WebM and Frame-Accurate Annotation
Dataloop’s Video Tool brings pixel-accurate frame annotations to videos.
Currently, there are many different video compression formats and video containers – some are non-streamable, and therefore annotators should wait until the entire video downloads to their browser, and some are loosely encoded and require referencing to a different (previous or later) frame (e.g., I, P, B frames).
The HTML5 video component (the component browsers use to play video files) is a time-based component, but it lacks the functionality to find a specific frame by time specification.
Dataloop bypasses these challenges with the following simple equation:
Frames = Duration * FPS
FrameOfSecondX = SecondX * FPS
We recognize that this equation does not work in several cases:
FPS changes between seconds:
a. Videos in which a specific second has 1 frame, where other frames have the average FPS. Usually these cases can be seen in corrupted videos.
b. Videos in which the FPS is unstable and changes between seconds. Usually these cases can be seen in live stream/low quality or re-converted videos.
The number of frames is different than Duration * FPS:
a. Videos where the start time is negative. Usually these are videos that rely on I/P frames that cannot be located in the video (i.e., are not in the 0 seconds to end time range). This can be related to cutting videos into sub videos with loose encoding, such as mp4.
b. Videos where the number of frames written in the header is wrong. This is usually due to bad format conversions.
We also found that different browsers react differently, see the following known chrome bug, where due to B frames, different browsers start at different frames at the same time.
To avoid these problems and provide frame-accurate annotations, we convert videos into WebM-VP8 video compression format.
WebM media file format – The WebM format is an audiovisual media format. It is primarily intended to offer a royalty-free alternative format that can be used in the HTML5 video and audio elements. The format supports streaming and VP8 coding format.
VP8 compression format – The VP8 format features a pure intra-mode, i.e., using only independently-coded frames without temporal prediction, to enable random access in applications like video editing. VP8 enables the use of decoder implementations with a relatively small memory footprint.
Ensuring Frame-Accurate Annotations
Dataloop can ensure frame-accurate annotations only on videos that are WebM-VP8 encoded. While users can upload any video format to our platform for the use of data management, annotation accuracy can be best achieved on WebM-VP8 videos.

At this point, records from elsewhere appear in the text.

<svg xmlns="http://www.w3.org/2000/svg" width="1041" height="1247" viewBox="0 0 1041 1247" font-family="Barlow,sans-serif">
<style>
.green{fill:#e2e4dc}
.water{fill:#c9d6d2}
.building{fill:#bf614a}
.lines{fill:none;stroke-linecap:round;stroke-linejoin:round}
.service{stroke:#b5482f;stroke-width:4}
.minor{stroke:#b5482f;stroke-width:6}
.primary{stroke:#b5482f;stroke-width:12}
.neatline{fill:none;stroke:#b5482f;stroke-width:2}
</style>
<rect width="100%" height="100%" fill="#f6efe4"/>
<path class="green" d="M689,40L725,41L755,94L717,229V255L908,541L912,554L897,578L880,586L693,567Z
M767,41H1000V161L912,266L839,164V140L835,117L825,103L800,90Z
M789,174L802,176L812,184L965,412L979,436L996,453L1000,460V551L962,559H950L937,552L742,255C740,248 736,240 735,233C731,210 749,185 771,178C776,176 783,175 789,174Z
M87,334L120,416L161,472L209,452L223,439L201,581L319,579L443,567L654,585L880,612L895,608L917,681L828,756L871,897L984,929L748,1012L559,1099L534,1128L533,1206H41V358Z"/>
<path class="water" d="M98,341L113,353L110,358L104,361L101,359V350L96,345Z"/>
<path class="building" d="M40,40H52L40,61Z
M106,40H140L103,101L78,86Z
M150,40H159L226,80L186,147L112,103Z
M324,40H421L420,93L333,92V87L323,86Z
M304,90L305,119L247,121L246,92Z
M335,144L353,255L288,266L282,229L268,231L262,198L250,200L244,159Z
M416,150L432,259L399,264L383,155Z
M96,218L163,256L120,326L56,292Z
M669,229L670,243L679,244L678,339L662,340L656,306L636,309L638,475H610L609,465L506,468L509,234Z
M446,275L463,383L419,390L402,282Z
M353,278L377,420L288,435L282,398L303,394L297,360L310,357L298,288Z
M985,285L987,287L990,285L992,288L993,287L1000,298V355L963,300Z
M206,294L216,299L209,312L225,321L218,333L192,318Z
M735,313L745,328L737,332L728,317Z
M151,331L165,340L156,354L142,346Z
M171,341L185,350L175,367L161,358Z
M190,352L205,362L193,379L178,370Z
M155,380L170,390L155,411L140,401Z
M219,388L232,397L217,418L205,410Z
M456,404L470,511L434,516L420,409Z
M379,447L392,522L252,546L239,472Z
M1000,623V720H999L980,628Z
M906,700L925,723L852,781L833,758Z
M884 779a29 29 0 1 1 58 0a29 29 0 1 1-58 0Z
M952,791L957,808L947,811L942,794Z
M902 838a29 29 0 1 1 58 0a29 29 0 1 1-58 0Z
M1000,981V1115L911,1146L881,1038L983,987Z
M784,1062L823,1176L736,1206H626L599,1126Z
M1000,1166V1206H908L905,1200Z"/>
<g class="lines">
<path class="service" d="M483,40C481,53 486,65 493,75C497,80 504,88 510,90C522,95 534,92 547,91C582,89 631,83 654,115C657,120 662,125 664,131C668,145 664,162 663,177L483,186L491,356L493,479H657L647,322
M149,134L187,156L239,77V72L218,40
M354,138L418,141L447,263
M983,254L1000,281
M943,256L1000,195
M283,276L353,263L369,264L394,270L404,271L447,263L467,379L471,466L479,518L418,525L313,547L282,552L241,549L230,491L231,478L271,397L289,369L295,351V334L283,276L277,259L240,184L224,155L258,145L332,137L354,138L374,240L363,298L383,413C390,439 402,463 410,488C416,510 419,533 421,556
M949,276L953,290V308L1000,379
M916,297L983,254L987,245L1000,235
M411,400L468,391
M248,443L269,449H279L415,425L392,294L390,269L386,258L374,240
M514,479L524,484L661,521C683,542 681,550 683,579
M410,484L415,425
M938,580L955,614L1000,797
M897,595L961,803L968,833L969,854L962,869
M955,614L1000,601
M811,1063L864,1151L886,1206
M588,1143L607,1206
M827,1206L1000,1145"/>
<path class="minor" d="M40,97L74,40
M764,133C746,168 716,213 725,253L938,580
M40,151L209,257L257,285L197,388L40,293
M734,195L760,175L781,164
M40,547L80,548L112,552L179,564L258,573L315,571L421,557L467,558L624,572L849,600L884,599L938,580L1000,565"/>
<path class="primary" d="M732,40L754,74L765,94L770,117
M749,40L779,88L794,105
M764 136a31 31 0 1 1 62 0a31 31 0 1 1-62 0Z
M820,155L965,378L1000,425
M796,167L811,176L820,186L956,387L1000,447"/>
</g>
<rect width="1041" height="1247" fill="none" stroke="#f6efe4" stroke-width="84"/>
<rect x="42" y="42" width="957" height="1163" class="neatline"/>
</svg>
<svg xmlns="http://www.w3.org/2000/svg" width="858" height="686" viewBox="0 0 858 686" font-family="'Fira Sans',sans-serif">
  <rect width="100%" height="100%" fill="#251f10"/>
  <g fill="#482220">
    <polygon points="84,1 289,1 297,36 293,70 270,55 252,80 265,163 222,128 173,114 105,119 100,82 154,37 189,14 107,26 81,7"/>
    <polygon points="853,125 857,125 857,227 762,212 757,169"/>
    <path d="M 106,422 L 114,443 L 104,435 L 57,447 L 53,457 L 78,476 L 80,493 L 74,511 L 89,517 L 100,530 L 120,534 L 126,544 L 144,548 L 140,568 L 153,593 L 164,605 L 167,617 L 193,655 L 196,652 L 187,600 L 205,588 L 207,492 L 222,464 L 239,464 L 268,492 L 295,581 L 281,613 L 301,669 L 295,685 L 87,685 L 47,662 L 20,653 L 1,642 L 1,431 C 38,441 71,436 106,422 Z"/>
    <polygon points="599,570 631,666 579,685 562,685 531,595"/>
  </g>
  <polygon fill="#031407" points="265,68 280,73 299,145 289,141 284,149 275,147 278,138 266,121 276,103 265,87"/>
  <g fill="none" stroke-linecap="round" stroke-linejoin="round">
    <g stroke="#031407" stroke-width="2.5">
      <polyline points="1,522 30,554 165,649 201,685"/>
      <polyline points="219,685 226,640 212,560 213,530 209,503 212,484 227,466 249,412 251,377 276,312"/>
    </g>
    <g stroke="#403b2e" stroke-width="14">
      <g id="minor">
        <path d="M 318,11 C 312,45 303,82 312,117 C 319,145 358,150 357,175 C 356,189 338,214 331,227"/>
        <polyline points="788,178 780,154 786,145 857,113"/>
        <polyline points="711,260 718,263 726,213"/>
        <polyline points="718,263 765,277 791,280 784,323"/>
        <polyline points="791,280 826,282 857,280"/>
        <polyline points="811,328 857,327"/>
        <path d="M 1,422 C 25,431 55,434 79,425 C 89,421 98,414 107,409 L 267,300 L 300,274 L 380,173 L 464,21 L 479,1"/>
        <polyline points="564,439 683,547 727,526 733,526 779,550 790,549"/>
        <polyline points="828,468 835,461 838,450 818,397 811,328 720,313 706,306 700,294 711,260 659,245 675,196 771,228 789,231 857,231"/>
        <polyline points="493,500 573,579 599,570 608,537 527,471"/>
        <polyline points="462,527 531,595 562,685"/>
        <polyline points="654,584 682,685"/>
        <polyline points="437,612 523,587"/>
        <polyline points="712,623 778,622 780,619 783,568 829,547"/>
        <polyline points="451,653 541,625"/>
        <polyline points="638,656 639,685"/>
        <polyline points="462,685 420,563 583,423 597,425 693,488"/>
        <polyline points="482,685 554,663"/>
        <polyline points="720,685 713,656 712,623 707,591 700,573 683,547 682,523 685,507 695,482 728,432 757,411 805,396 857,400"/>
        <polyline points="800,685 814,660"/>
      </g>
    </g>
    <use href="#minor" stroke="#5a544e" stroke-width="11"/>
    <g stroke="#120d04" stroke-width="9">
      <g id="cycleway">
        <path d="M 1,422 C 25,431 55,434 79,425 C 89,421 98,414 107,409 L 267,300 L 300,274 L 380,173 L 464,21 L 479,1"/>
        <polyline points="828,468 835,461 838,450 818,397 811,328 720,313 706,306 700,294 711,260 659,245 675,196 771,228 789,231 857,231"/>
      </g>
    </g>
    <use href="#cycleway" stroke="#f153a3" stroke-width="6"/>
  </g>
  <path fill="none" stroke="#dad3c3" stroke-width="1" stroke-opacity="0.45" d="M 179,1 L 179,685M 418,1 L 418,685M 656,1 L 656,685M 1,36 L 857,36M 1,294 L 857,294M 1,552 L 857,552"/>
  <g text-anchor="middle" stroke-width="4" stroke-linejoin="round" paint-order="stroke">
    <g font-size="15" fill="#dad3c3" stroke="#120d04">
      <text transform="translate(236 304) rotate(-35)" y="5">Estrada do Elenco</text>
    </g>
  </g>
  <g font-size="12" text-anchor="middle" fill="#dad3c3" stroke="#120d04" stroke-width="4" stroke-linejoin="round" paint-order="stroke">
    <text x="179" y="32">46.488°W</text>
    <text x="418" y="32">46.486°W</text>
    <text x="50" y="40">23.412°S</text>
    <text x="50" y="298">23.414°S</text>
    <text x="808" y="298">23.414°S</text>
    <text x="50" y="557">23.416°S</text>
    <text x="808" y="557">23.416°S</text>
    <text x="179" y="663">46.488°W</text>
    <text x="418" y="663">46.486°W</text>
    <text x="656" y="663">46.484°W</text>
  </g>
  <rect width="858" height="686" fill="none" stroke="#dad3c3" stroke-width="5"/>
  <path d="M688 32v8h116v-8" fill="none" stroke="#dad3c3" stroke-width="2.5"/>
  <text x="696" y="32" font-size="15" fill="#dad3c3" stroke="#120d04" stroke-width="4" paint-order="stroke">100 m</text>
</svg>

The videos need to meet these requirements:
- Number of frames (nb_read_frames & nb_frames) = Duration * FPS
- Start time = 0
- Average frame rate = frame rate (avg_frame_rate = r_frame_rate)
We offer the following FFMPEG scripts for you to convert your data before uploading it to the system:
- FFprobe script – get the data as json.
- Validator script – using the FFprobe output, validate correctness of video.
- FFmpeg convert to webm script – with FFprobe output & file path, convert to webm.
Dataloop supports a variety of video file formats and offers an automatic conversion to video files that are not already in WebM format for video files up to 1.07 GB. Video files over 1.07 GB will not be converted and will be uploaded in their original format.
If you are uploading files over 1.07 GB, please read our article on Manually Converting Large Files to WebM.
Once the conversion is complete, a new modality file will be created and used by Dataloop’s Video Annotation Studio in the annotation process.
Files that fail to pass the conversion process cannot be annotated and are effectively blocked in the annotation studio, with a corresponding message shown, explaining the reason for the situation.
Training Your Model
After uploading your video to the Dataloop platform and annotating it, you will need to follow these steps in order to use the frame-accurate annotations to train your model, as annotations are only accurate with respect to the WebM file, and NOT to the original file uploaded:
- Download your video file JSON with the annotations from dataloop.
- In the JSON file you downloaded you will find the WebM file item-ID (“ref”) and URL to stream the WebM file of your video:
- Use the annotations and the WebM file to train your model.